From my little experience, I think pretty much everyone spends a lot of time thinking about who they are and who they are becoming, especially at the beginning of a year when the canvas is clear and the paint in hand.

In my life, there is so much that I am working on in order to become who I want to be. It will take every day of my beautiful life to become that vision of myself and is the one To Do List in life that is never complete. But that's the joy of it!!!

So I've started a little project. Well that's a loose use of the word "start" since this is probably close to version #10. After months of tweeking and experimenting however, I think I've come up with something that will work and last. And the mission of it all: to better myself.


When I first began The Better List I was overwhelmed by the amount of areas I saw that I needed to improve before I would become the best version of myself I could envision. I didn't know where to begin! So I started with one of my FAVORITE things, lists. I sat down one lovely sunday and wrote every single thing I could think of that I wanted to improve. From hobbies like cooking, dancing and running, to virtues like patience, hope and fearlessness, to practical skills like flossing and nutrition. I put it all on one very long list. For some that long list might have just increased the feeling of being overwhelmed, but for me it made me SMILE. I was excited to see everything I would work on and incorporate in my life over time and I was calmer now that everything was there, not to be forgotten, but not to be done right away. So then I went and JUMPED IN. I began putting the list into action, but had trouble being patient and giving myself enough time to actually change myself. I wanted the change to occur over a single day or week and I wanted multiple things to change all all the same time. But that didin't work.

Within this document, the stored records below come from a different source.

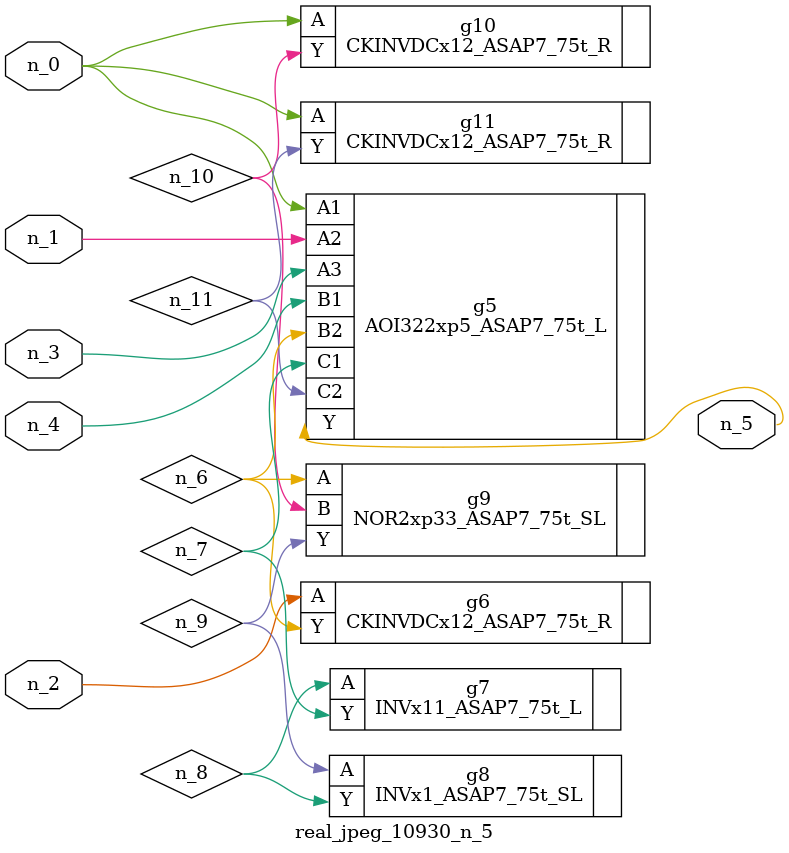
<source format=v>
module real_jpeg_10930_n_5 (n_4, n_0, n_1, n_2, n_3, n_5);

input n_4;
input n_0;
input n_1;
input n_2;
input n_3;

output n_5;

wire n_8;
wire n_11;
wire n_6;
wire n_7;
wire n_10;
wire n_9;

AOI322xp5_ASAP7_75t_L g5 ( 
.A1(n_0),
.A2(n_1),
.A3(n_3),
.B1(n_4),
.B2(n_6),
.C1(n_7),
.C2(n_11),
.Y(n_5)
);

CKINVDCx12_ASAP7_75t_R g10 ( 
.A(n_0),
.Y(n_10)
);

CKINVDCx12_ASAP7_75t_R g11 ( 
.A(n_0),
.Y(n_11)
);

CKINVDCx12_ASAP7_75t_R g6 ( 
.A(n_2),
.Y(n_6)
);

NOR2xp33_ASAP7_75t_SL g9 ( 
.A(n_6),
.B(n_10),
.Y(n_9)
);

INVx11_ASAP7_75t_L g7 ( 
.A(n_8),
.Y(n_7)
);

INVx1_ASAP7_75t_SL g8 ( 
.A(n_9),
.Y(n_8)
);


endmodule
</source>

So the new, improved Better List now goes like this: Each month I choose one thing from my list to focus on. Not only do I strive to be what this thing is every day, but I learn as much as I can about it so that my mind, heart and actions are all "becoming" in the process. At the end of the month this thing should be incorporated enough that it is now a part of who I am and I can choose a new thing to work on. This project isn't about feeling my weaknesses or focusing on how far I am from my dream of myself, it's about seeing the beauty of who I am today and letting it continue to grow.

So every month starting with this brand new one before us, look forward to a little focus on some aspect of life. Here perhaps you can learn a little bit as I learn and find a comrade in the search to change oneself into all that our potential gives us the opportunity to be.